Hey guys after doing some research on the net I came across these and have seen a couple of references to them on this forum, are there any breeders that would be willing to sell some? what is the usual price...
I would be willing to pay express shipping because I live in africa so I'v found it takes about 2-5 days to get here, will they make it? 

also what are these "breather bags" I hear about, that people use for transporting live stock? Sorry for the newbie questions but these kind of things havent reached this part of the world yet..

regards,
phil..


----------



## Th4nhPh0ng (May 12, 2008)

hey philfarm,

If you go to trade and sale at the bottom of the forum, there should be a post about blue tiger shrimp. I believe he still have available stocks for sale also.

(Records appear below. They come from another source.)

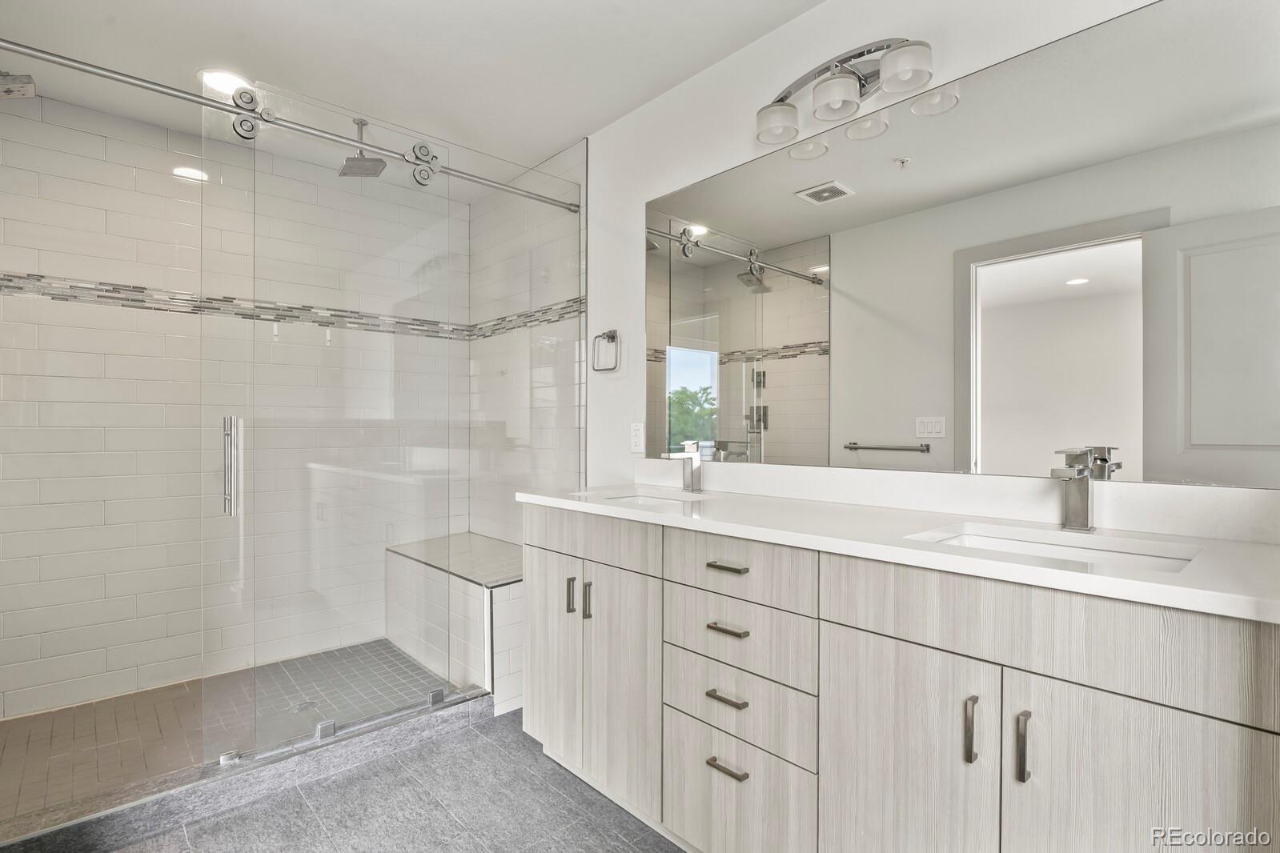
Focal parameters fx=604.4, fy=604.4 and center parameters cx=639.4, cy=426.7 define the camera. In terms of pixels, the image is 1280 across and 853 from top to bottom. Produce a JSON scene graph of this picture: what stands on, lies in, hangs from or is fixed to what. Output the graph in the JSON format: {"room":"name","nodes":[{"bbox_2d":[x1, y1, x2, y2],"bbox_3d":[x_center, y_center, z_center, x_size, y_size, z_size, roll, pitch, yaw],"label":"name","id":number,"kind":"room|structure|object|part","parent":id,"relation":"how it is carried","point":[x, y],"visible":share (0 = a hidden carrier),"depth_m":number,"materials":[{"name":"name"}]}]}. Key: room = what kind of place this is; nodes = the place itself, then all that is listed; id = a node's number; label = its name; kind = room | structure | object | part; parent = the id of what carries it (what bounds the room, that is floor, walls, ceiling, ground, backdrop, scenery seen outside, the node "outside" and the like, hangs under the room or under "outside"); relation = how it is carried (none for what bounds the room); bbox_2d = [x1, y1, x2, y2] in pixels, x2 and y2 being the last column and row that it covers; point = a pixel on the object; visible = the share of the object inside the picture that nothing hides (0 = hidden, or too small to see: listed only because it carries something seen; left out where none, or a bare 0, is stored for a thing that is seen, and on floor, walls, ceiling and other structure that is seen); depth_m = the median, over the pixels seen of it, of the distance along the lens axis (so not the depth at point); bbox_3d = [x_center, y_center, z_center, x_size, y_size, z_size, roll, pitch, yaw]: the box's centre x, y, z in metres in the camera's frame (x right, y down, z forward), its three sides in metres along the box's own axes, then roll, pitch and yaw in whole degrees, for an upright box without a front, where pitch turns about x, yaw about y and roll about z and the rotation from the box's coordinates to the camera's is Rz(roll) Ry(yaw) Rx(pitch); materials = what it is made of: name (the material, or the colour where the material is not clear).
{"room":"bathroom","nodes":[
{"label":"bathroom","id":0,"kind":"room"},
{"bbox_2d":[0,638,456,825],"bbox_3d":[-1.545,1.173,2.462,1.909,0.075,1.093,0,0,-43],"label":"shower floor","id":1,"kind":"structure","parent":0,"point":[26,722],"depth_m":2.35,"materials":[{"name":"tile"}]},
{"bbox_2d":[291,698,318,712],"bbox_3d":[-1.370,1.140,2.470,0.097,0.005,0.099,0,0,-43],"label":"shower drain","id":2,"kind":"object","parent":1,"relation":"in","point":[309,705],"visible":0.61,"depth_m":2.46,"materials":[{"name":"silver metal"}]},
{"bbox_2d":[385,533,521,717],"bbox_3d":[-0.825,0.904,3.014,0.478,0.513,1.116,0,0,-43],"label":"shower bench","id":3,"kind":"object","parent":1,"relation":"on","point":[497,675],"visible":0.58,"depth_m":2.69,"materials":[{"name":"white tile"}]},
{"bbox_2d":[0,92,467,725],"bbox_3d":[-1.824,-0.072,2.908,2.171,2.459,0.119,0,0,-43],"label":"shower back wall","id":4,"kind":"structure","parent":0,"point":[114,120],"depth_m":2.58,"materials":[{"name":"white tile"}]},
{"bbox_2d":[0,72,36,99],"bbox_3d":[-1.962,-1.078,1.815,0.214,0.158,0.136,0,0,-43],"label":"shower head","id":5,"kind":"object","parent":4,"relation":"attached to","point":[8,90],"visible":0.97,"depth_m":1.84},
{"bbox_2d":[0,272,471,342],"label":"mosaic tile border","id":6,"kind":"object","parent":4,"relation":"attached to","point":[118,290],"visible":0.75,"depth_m":2.67,"materials":[{"name":"tile"}]},
{"bbox_2d":[85,711,687,852],"bbox_3d":[-0.237,1.191,1.097,2.338,0.068,3.528,0,0,-43],"label":"floor","id":7,"kind":"structure","parent":0,"point":[331,782],"depth_m":1.81,"materials":[{"name":"grey tile"}]},
{"bbox_2d":[0,691,497,852],"bbox_3d":[-1.173,1.107,1.969,1.633,0.094,0.114,0,0,-43],"label":"shower curb","id":8,"kind":"object","parent":7,"relation":"on","point":[156,800],"visible":0.79,"depth_m":1.83,"materials":[{"name":"grey tile"}]},
{"bbox_2d":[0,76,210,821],"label":"glass panel","id":9,"kind":"object","parent":8,"relation":"on","point":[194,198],"visible":0.99,"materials":[{"name":"glass"}]},
{"bbox_2d":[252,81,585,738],"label":"fixed glass panel","id":10,"kind":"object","parent":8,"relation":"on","point":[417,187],"visible":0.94,"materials":[{"name":"clear glass"}]},
{"bbox_2d":[521,504,1279,852],"bbox_3d":[0.425,0.693,1.599,0.564,0.937,1.921,0,0,-43],"label":"vanity cabinet","id":11,"kind":"object","parent":7,"relation":"on","point":[828,623],"visible":0.92,"depth_m":1.19,"materials":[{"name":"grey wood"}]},
{"bbox_3d":[-0.305,0.770,2.098,0.040,0.695,0.331,0,0,-43],"label":"cabinet door","id":12,"kind":"part","parent":11,"relation":"part of","materials":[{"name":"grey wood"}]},
{"bbox_3d":[-0.230,0.558,1.999,0.024,0.111,0.019,0,0,-43],"label":"pull","id":13,"kind":"part","parent":11,"relation":"part of","materials":[{"name":"silver metal"}]},
{"bbox_3d":[-0.168,0.562,1.948,0.023,0.111,0.018,0,0,-43],"label":"vertical pull","id":14,"kind":"part","parent":11,"relation":"part of","materials":[{"name":"silver metal"}]},
{"bbox_3d":[-0.176,0.367,1.955,0.033,0.145,0.548,0,0,-43],"label":"false drawer","id":15,"kind":"part","parent":11,"relation":"part of","materials":[{"name":"wood"}]},
{"bbox_3d":[-0.056,0.796,1.874,0.070,0.709,0.297,0,0,-43],"label":"cabinet door","id":16,"kind":"part","parent":11,"relation":"part of","materials":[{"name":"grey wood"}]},
{"bbox_3d":[0.228,0.704,1.585,0.048,0.013,0.102,0,0,-43],"label":"drawer pull","id":17,"kind":"part","parent":11,"relation":"part of","materials":[{"name":"metal"}]},
{"bbox_3d":[0.233,0.887,1.587,0.048,0.013,0.109,0,0,-43],"label":"pull","id":18,"kind":"part","parent":11,"relation":"part of","materials":[{"name":"metal"}]},
{"bbox_3d":[0.234,0.370,1.597,0.049,0.014,0.110,0,0,-43],"label":"drawer pull","id":19,"kind":"part","parent":11,"relation":"part of","materials":[{"name":"metal"}]},
{"bbox_3d":[0.237,0.532,1.601,0.048,0.013,0.105,0,0,-43],"label":"drawer pull","id":20,"kind":"part","parent":11,"relation":"part of","materials":[{"name":"metal"}]},
{"bbox_3d":[0.242,0.546,1.584,0.035,0.171,0.388,0,0,-43],"label":"drawer","id":21,"kind":"part","parent":11,"relation":"part of","materials":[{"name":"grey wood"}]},
{"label":"drawer","id":22,"kind":"part","parent":11,"relation":"part of","materials":[{"name":"wood"}]},
{"bbox_3d":[0.241,0.369,1.551,0.038,0.141,0.368,0,0,-43],"label":"drawer","id":23,"kind":"part","parent":11,"relation":"part of","materials":[{"name":"wood"}]},
{"bbox_3d":[0.245,0.973,1.590,0.027,0.297,0.430,0,0,-43],"label":"drawer","id":24,"kind":"part","parent":11,"relation":"part of","materials":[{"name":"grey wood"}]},
{"bbox_2d":[516,479,1279,623],"bbox_3d":[0.476,0.243,1.654,0.586,0.048,2.088,0,0,-43],"label":"countertop","id":25,"kind":"structure","parent":11,"relation":"on","point":[1233,543],"depth_m":1.31,"materials":[{"name":"white stone"}]},
{"bbox_2d":[594,491,695,506],"bbox_3d":[0.005,0.321,1.980,0.356,0.145,0.419,0,0,-43],"label":"sink","id":26,"kind":"object","parent":25,"relation":"in","point":[640,501],"visible":0.18,"depth_m":2.16,"materials":[{"name":"white ceramic"}]},
{"bbox_2d":[661,439,704,492],"bbox_3d":[0.150,0.136,2.096,0.159,0.181,0.053,0,0,-43],"label":"faucet","id":27,"kind":"object","parent":25,"relation":"on","point":[690,443],"visible":1,"depth_m":2.12,"materials":[{"name":"silver metal"}]},
{"bbox_2d":[912,524,1200,572],"bbox_3d":[0.798,0.323,1.171,0.368,0.140,0.479,0,0,-43],"label":"sink","id":28,"kind":"object","parent":25,"relation":"in","point":[1028,546],"visible":0.27,"depth_m":1.29,"materials":[{"name":"white ceramic"}]},
{"bbox_2d":[1048,446,1113,530],"bbox_3d":[0.941,0.137,1.296,0.160,0.178,0.068,0,0,-43],"label":"faucet","id":29,"kind":"object","parent":25,"relation":"on","point":[1068,501],"visible":1,"depth_m":1.31,"materials":[{"name":"silver metal"}]},
{"bbox_3d":[0.530,0.807,1.274,0.035,0.688,0.313,0,0,-43],"label":"cabinet door","id":30,"kind":"part","parent":11,"relation":"part of","materials":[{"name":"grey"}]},
{"bbox_3d":[0.624,0.575,1.148,0.024,0.113,0.017,0,0,-43],"label":"door pull","id":31,"kind":"part","parent":11,"relation":"part of","materials":[{"name":"silver metal"}]},
{"bbox_3d":[0.688,0.577,1.093,0.025,0.116,0.016,0,0,-43],"label":"door pull","id":32,"kind":"part","parent":11,"relation":"part of","materials":[{"name":"silver metal"}]},
{"bbox_3d":[0.695,0.368,1.130,0.036,0.166,0.608,0,0,-43],"label":"false drawer panel","id":33,"kind":"part","parent":11,"relation":"part of","materials":[{"name":"wood"}]},
{"bbox_3d":[0.800,0.777,0.997,0.038,0.661,0.317,0,0,-43],"label":"cabinet door","id":34,"kind":"part","parent":11,"relation":"part of","materials":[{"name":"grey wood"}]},
{"bbox_2d":[0,0,824,191],"bbox_3d":[-0.467,-1.339,1.460,2.221,0.101,4.161,0,0,-43],"label":"ceiling","id":35,"kind":"structure","parent":0,"point":[547,147],"depth_m":2.10,"materials":[{"name":"white paint"}]},
{"bbox_2d":[199,68,251,95],"bbox_3d":[-1.553,-1.294,2.276,0.188,0.007,0.188,0,0,-43],"label":"recessed light","id":36,"kind":"object","parent":35,"relation":"in","point":[216,75],"visible":0.73,"depth_m":2.26,"materials":[{"name":"white"}]},
{"bbox_2d":[337,117,385,177],"bbox_3d":[-1.187,-1.202,2.591,0.168,0.209,0.187,0,0,-43],"label":"rain shower head","id":37,"kind":"object","parent":35,"relation":"hanging from","point":[349,172],"visible":0.92,"depth_m":2.57},
{"bbox_2d":[468,140,586,543],"bbox_3d":[-0.608,-0.068,3.182,0.112,2.465,1.120,0,0,-43],"label":"tiled side wall","id":38,"kind":"structure","parent":0,"point":[575,170],"depth_m":3.07,"materials":[{"name":"white tile"}]},
{"bbox_2d":[0,41,583,212],"bbox_3d":[-1.033,-0.982,2.092,1.875,0.062,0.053,0,0,-43],"label":"shower rail","id":39,"kind":"object","parent":38,"relation":"attached to","point":[98,68],"visible":0.95,"depth_m":1.88,"materials":[{"name":"silver metal"}]},
{"bbox_2d":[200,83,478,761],"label":"glass shower door","id":40,"kind":"structure","parent":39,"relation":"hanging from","point":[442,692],"depth_m":2.09,"materials":[{"name":"clear glass"}]},
{"bbox_2d":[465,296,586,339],"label":"mosaic tile border","id":41,"kind":"object","parent":38,"relation":"attached to","point":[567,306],"visible":0.71,"depth_m":3.07,"materials":[{"name":"tile"}]},
{"bbox_2d":[585,0,1279,511],"bbox_3d":[0.555,-0.069,1.909,0.115,2.470,2.992,0,0,-43],"label":"vanity wall","id":42,"kind":"structure","parent":0,"point":[744,128],"depth_m":2.20,"materials":[{"name":"white paint"}]},
{"bbox_2d":[590,329,620,372],"bbox_3d":[-0.131,-0.319,2.526,0.052,0.176,0.166,0,0,-43],"label":"towel ring","id":43,"kind":"object","parent":42,"relation":"attached to","point":[612,337],"visible":0.98,"depth_m":2.52,"materials":[{"name":"silver metal"}]},
{"bbox_2d":[629,421,645,453],"bbox_3d":[-0.012,0.041,2.451,0.008,0.120,0.074,0,0,-43],"label":"wall outlet","id":44,"kind":"object","parent":42,"relation":"attached to","point":[637,434],"visible":0.98,"depth_m":2.44,"materials":[{"name":"white plastic"}]},
{"bbox_2d":[755,36,938,145],"bbox_3d":[0.548,-0.968,1.710,0.173,0.178,0.531,0,0,-43],"label":"vanity light","id":45,"kind":"object","parent":42,"relation":"attached to","point":[860,81],"visible":0.99,"depth_m":1.67,"materials":[{"name":"silver metal"}]},
{"bbox_3d":[0.403,-0.906,1.785,0.126,0.091,0.126,0,0,-43],"label":"shade","id":46,"kind":"part","parent":45,"relation":"part of","materials":[{"name":"white glass"}]},
{"bbox_3d":[0.531,-0.904,1.645,0.122,0.097,0.120,0,0,-43],"label":"shade","id":47,"kind":"part","parent":45,"relation":"part of","materials":[{"name":"white glass"}]},
{"bbox_3d":[0.653,-0.896,1.505,0.116,0.089,0.119,0,0,-43],"label":"shade","id":48,"kind":"part","parent":45,"relation":"part of","materials":[{"name":"white glass"}]},
{"bbox_2d":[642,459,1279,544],"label":"backsplash","id":49,"kind":"structure","parent":42,"relation":"attached to","point":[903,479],"depth_m":1.48,"materials":[{"name":"white stone"}]},
{"bbox_2d":[646,0,1279,490],"bbox_3d":[0.626,-0.374,1.760,0.008,1.012,1.866,0,0,-43],"label":"mirror","id":50,"kind":"object","parent":42,"relation":"attached to","point":[888,429],"visible":0.99,"depth_m":1.45,"materials":[{"name":"mirror"}]}
]}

heres the link http://www.aquaticplantcentral.com/forumapc/sale-trade/53080-blue-tiger-juvies-sale.html


----------



## oblongshrimp (Aug 8, 2006)

There are people here who sell them but I don't know many who would be willing to ship internationally. There are some people in Germany that do ship world wide though. They often sell on aquabid. In the states they have been going for around $15 each and in Germany they seem to sell for more like $20.


----------



## philfarm (Oct 10, 2008)

Hmm you'v got to love that "exchange rate" thats about R200 a shrimp for me which i could get 3 discus for here:-(


----------